|Reviews for Worse than Heaven|
| Bellanca chapter 1 . 1/9
This is beautiful. Death's thoughts are captured flawlessly and beautifully. The one thing that I wanted to point out was that you did both your author's notes and Death's thoughts (the ***littleknownfact*** or any others) in bold, which confused me for a second. At first I thought that it was you, as the author talking, and I was kind of confused, and pretty annoyed, as I hate when people do that. I realized pretty quickly after the first one that it was Death, and then really liked it, but nevertheless, I was confused for a bit. I would suggest changing either your author's notes, or Death's thoughts to italic. With that very first one saying that Death still cared about the Book Thief, I thought that it meant that you still cared about The Book Thief, as in the book. I feel like changing the style between the author's note and Death's thoughts would help to minimize some of that confusion. Sorry for that long rant on that, but I just thought it could help. Regardless, I loved your story a lot, and it was beautifully written.
| Skarlettefox chapter 1 . 3/15/2013
Oh my god. This is epic. And probably happened!
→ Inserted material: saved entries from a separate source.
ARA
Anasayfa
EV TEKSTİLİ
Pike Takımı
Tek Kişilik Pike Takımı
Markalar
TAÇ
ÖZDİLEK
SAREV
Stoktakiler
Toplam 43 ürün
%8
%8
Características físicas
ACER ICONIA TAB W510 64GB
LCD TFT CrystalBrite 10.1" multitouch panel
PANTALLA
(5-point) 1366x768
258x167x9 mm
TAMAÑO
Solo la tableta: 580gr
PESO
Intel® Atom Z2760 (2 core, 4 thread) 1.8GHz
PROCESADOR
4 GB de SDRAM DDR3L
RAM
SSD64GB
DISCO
| Guest chapter 1 . 2/20/2013
It is so good! WOW IT WAS AMAZING!
| infiniteworld8 chapter 1 . 1/24/2013
Beautifully written, you captured the style of the book theif. I saw you story had no reviews and wanted to tell you. This was excellent, death's thoughts were very poignant and appropiate. You brought the horror of Hiroshima and Nagasaki to brillant deatail. The writing was like smoke or a wrecked building vague and wispy, but when it parted the images that could be seen stay with bruned into your mind. I can't think of a any critcism at the moment for this story.